Karaman’dayım.
Babamın mezarına gittim. 2004’te kaybettik bir kalp krizi sonucu. İki ay sonra 20 yılı dolacak.
Zaman çok çabuk geçiyor. “Annen yoksa kimsen yok” bu doğru; ama baban yoksa hep yarımsın… Bu 20 yıldır böyle.
Babam Hüseyin Taşkıran Karaman’ın ustasıydı. Namı diğer, Karaman’ın Asker Hüseyin’i, kısaca ‘Asker’iydi. Lakabın askerlikle bir ilgisi yok. Bana anlatılanlara göre ikinci Dünya Savaşı öncesinde Karamandaki kışlaya çok sayıda asker getirilmiş. Askerler kışlaya sığmamış. O dönemde bir kısmı geçici olarak Kırmahalle’de camide barındırılmış bir süre.
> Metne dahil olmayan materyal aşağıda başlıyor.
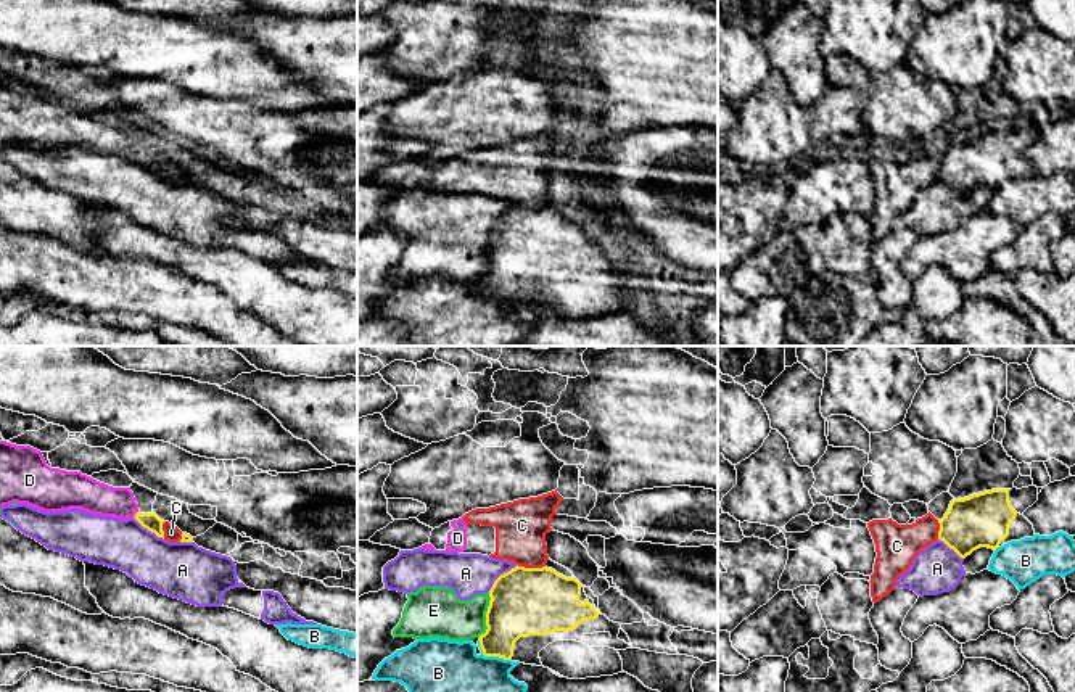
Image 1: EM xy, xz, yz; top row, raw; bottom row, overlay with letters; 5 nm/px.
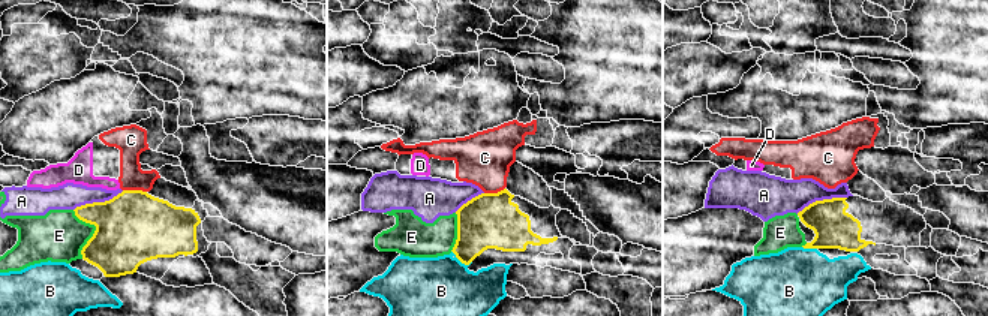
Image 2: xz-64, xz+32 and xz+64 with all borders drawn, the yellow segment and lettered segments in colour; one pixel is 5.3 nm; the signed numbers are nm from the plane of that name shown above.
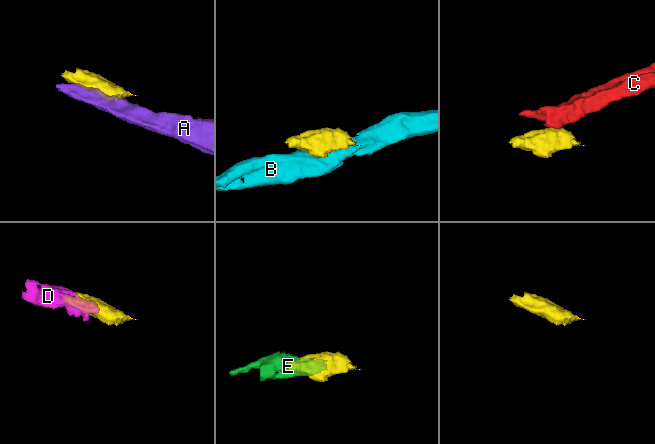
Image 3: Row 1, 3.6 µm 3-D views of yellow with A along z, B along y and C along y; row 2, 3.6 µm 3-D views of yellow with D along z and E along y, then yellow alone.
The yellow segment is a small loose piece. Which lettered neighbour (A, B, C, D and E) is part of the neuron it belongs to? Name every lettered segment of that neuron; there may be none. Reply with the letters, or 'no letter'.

Daha sonra bunlar camilerden kışlalarına götürülmüşler. Götürülen askerlerden birinin kepi araçtan yere düşmüş. Babam da bunu almış başına geçirmiş ve bir daha da çıkarmamış. Dokuz yaşlarında olan babama o günden sonra “ Asker Hüseyin” demeye başlamışlar ve bu lakap babamla birlikte ömrü boyunca devam etti.
Çok iyi bir inşaatçıydı. Karaman’da 1950’lerin, 60’ların ve 1968’e kadar da 70’lerin inşaat ustasıydı. Hiçbir gün işsiz kalmadı.
Her sabah evimizin önünde babamı işe götürmek isteyen iş sahipleri beklerdi. İlk kim “yakalarsa” o işe götürürdü. Rahmetli Fehmi Gümüş amcadan, Yüksel Çelebiye, Sadettin Deveci’ye kadar o dönemin tanınmış isimleri hep babamı götürmek için gelirlerdi. Yüksel Çelebi ve Kürt Sezai diye bilinen Sezai Selek ( Serçeşme) en yakın arkadaşlarıydı… Gümüş Ekmek Fırınını, Çelebi Ekmek fırınını, Karaman’da pek çok kerpiç ve taş binayı babam yapmıştır… Ben de çocuk olarak yanına zaman zaman gider yardım ederdim.
‘Başla- Bitir’ciydi. Çok hızlı çalışırdı. İşi bir an önce bitirmek isterdi. Düşünülen zamandan çok önce de bitirirdi. Bu yüzden çok tercih edilirdi. Günlük ücretle çalışmazdı. İşi toptan alır, başlar ve en kısa sürede bitirirdi. Ama yanında çalışan işçiler buna dayanamazdı. İşçi bulmakta zorlanırdı. Sonunda kendisi gibi “işkolik” 5-6 işçi buldu. Onlara fazla ücret ödeyerek genelde onlarla çalıştı. Karaman eski Vilayet konağında, eski Hastane binasında. Bazı köylerin Tarım-Kredi kooperatifleri binalarında emeği vardır. Köylere de bisikletle gidip gelmiştir.
1968 yılında İstanbul’da Almanya’ya gidecek ustaların arasına seçildi. 1990 yılına kadar da Almanya’da ustalık yaptı. Almanları şaşırtacak kadar yapı bilgisine sahipti. 22 yıl çalıştığı 2 firma da diğer ustalara ödedikleri ücretten ayrı olarak babama ücret öderlerdi… Aynı zamanda firmaların ustabaşıydı. Demirinden betonuna kadar, o karar sahibiydi. Mühendislerle hep o muhataptı.
1990 yılında emekli olur olmaz Karaman’a döndü. 14 yıl da emekli olarak yaşadı.
2004 yılında, 74 yaşında, evinde, “çitlek çitlerken” çocuklarının yanında geçirdiği bir kalp krizi sonucu hayata veda etti.